▸ **DIRECTIVE**
Reproduce every line of the listing below verbatim, omitting the pictures.

▸ **SUPPLIED MATERIAL**
****************************************

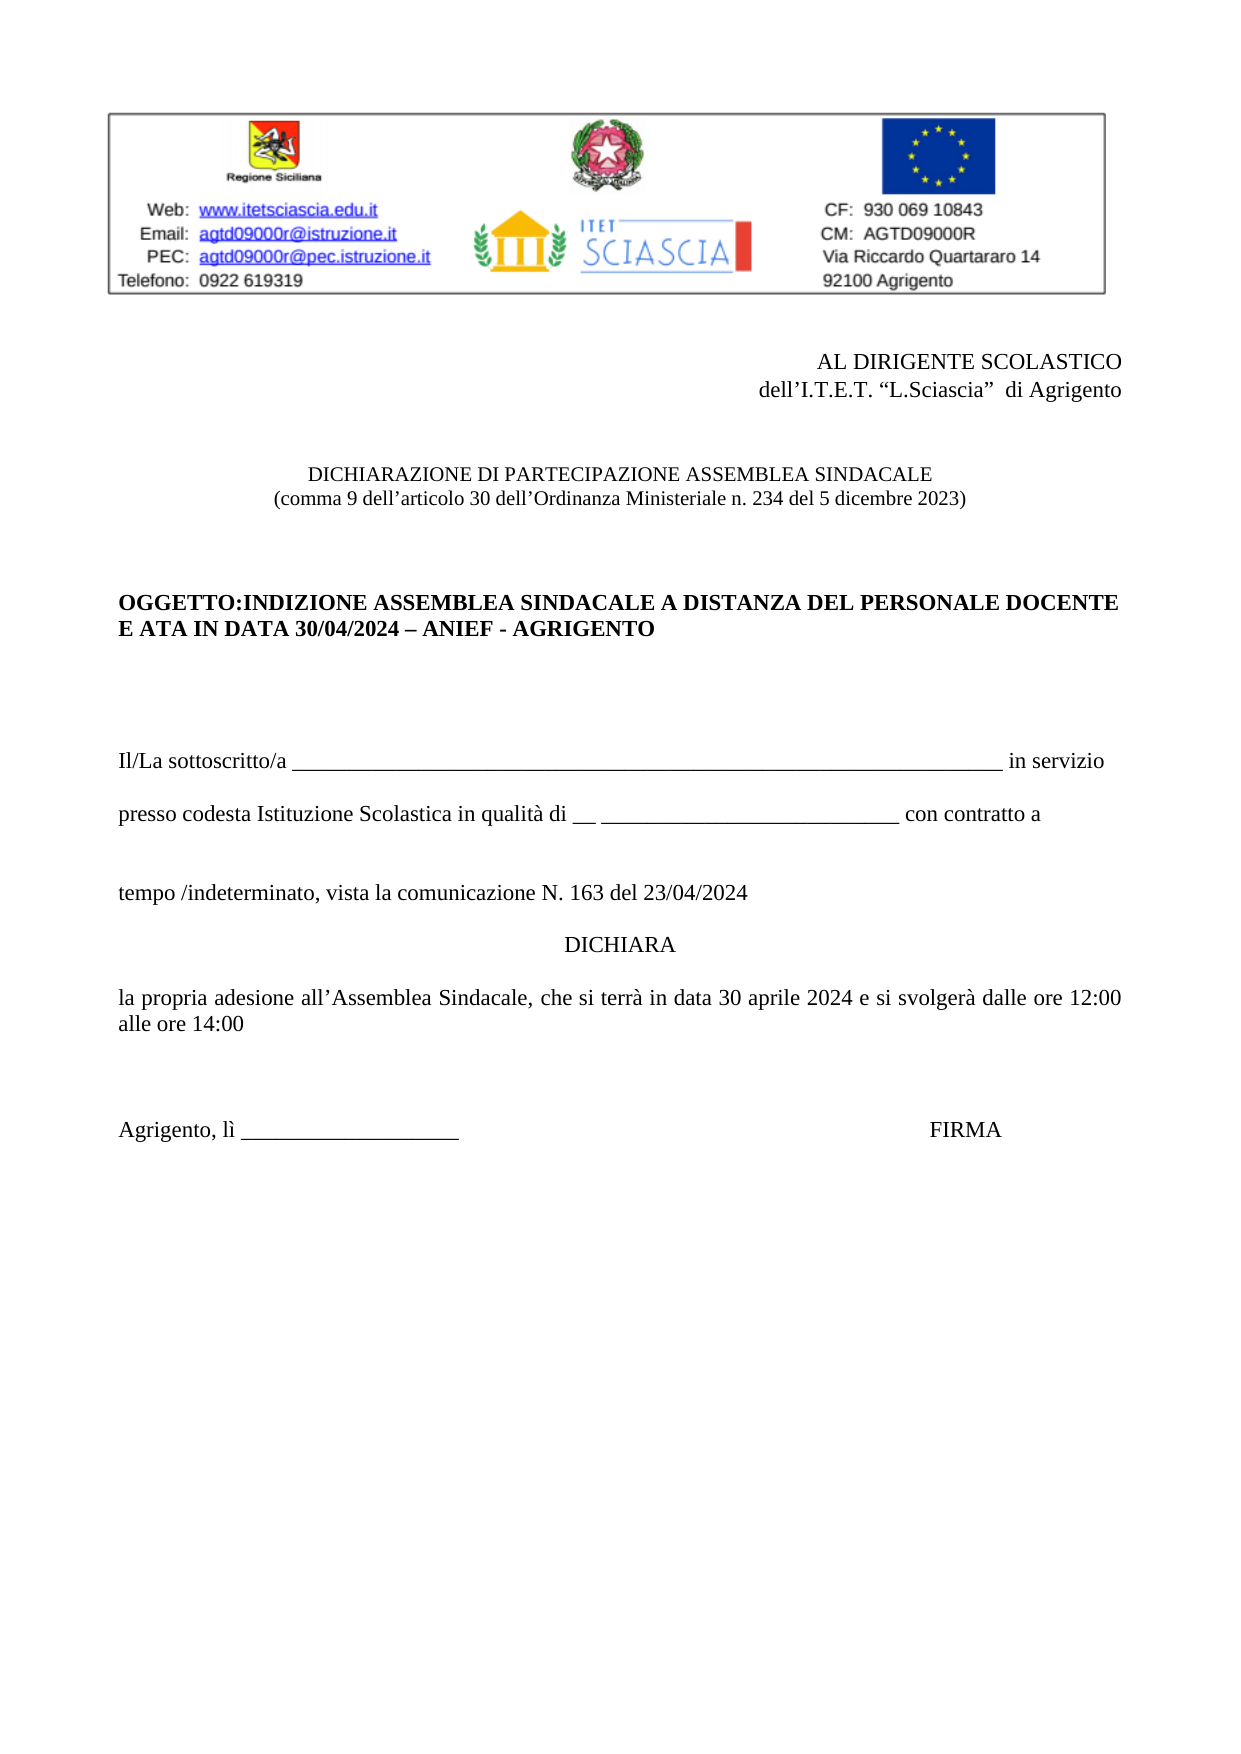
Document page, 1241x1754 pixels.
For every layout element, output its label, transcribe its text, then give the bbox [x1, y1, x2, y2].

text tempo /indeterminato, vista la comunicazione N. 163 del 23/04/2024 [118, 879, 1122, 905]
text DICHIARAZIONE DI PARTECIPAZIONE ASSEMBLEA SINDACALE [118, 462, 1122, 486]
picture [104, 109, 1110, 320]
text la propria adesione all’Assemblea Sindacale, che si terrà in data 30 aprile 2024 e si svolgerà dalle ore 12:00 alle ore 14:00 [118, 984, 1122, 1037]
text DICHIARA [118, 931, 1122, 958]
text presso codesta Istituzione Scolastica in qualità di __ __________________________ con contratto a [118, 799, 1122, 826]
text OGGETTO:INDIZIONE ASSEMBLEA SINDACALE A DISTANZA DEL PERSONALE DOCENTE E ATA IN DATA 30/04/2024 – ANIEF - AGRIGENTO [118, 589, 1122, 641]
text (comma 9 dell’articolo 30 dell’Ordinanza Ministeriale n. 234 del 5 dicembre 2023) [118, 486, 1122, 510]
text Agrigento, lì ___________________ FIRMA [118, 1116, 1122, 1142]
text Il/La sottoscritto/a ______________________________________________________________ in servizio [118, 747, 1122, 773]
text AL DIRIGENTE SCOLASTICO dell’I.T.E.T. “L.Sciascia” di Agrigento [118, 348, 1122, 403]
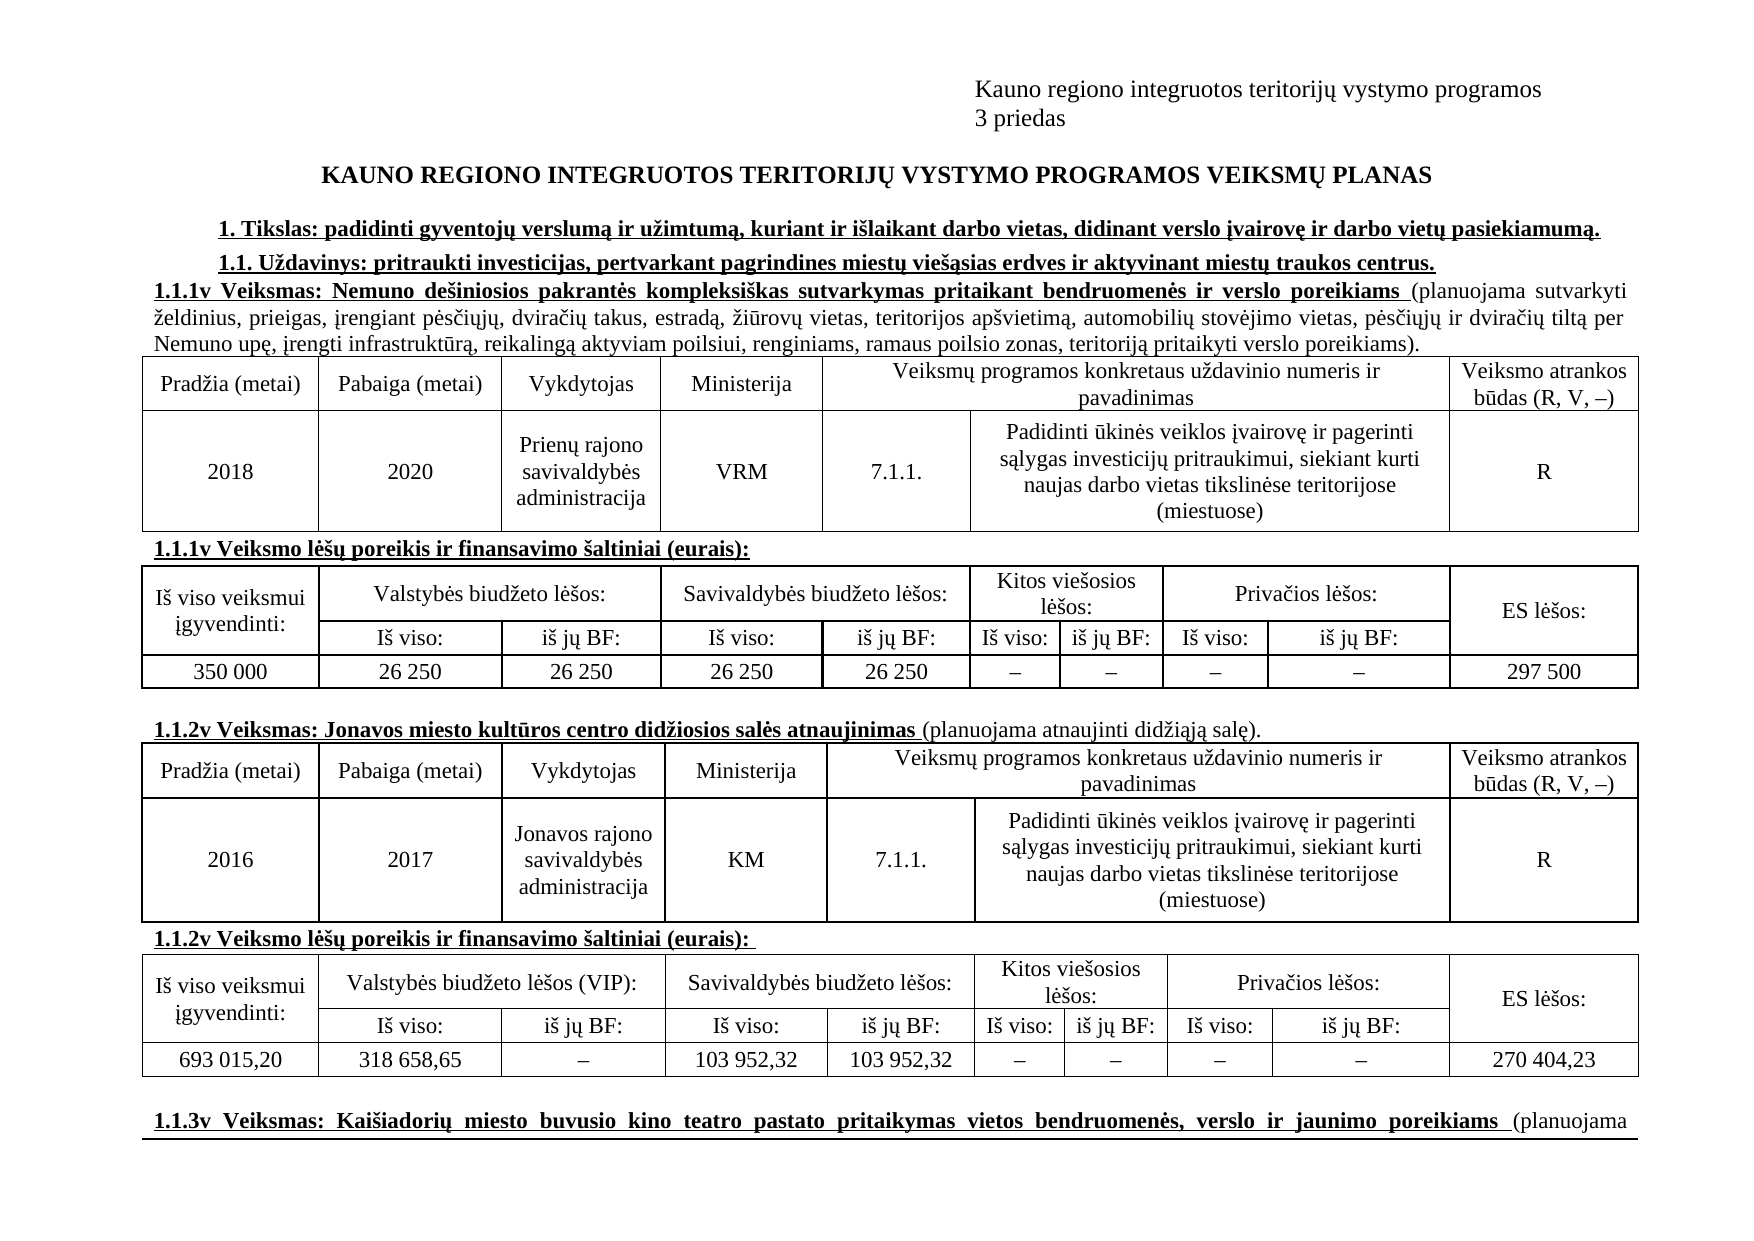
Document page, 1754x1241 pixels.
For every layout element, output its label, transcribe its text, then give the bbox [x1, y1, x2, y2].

****************************************

▸ **SOLUTION TO THE EXERCISE**
Document page, 1241x1754 pixels.
For every layout element, output its label, transcribe its text, then give the bbox [x1, y1, x2, y2].

text tempo /indeterminato, vista la comunicazione N. 163 del 23/04/2024 [118, 879, 1122, 905]
text DICHIARAZIONE DI PARTECIPAZIONE ASSEMBLEA SINDACALE [118, 462, 1122, 486]
picture [104, 109, 1110, 320]
text la propria adesione all’Assemblea Sindacale, che si terrà in data 30 aprile 2024 e si svolgerà dalle ore 12:00 alle ore 14:00 [118, 984, 1122, 1037]
text DICHIARA [118, 931, 1122, 958]
text presso codesta Istituzione Scolastica in qualità di __ __________________________ con contratto a [118, 799, 1122, 826]
text OGGETTO:INDIZIONE ASSEMBLEA SINDACALE A DISTANZA DEL PERSONALE DOCENTE E ATA IN DATA 30/04/2024 – ANIEF - AGRIGENTO [118, 589, 1122, 641]
text (comma 9 dell’articolo 30 dell’Ordinanza Ministeriale n. 234 del 5 dicembre 2023) [118, 486, 1122, 510]
text Agrigento, lì ___________________ FIRMA [118, 1116, 1122, 1142]
text Il/La sottoscritto/a ______________________________________________________________ in servizio [118, 747, 1122, 773]
text AL DIRIGENTE SCOLASTICO dell’I.T.E.T. “L.Sciascia” di Agrigento [118, 348, 1122, 403]
Document page, 1754x1241 pixels.
For every layout element, output its label, transcribe its text, then give the bbox [x1, y1, x2, y2].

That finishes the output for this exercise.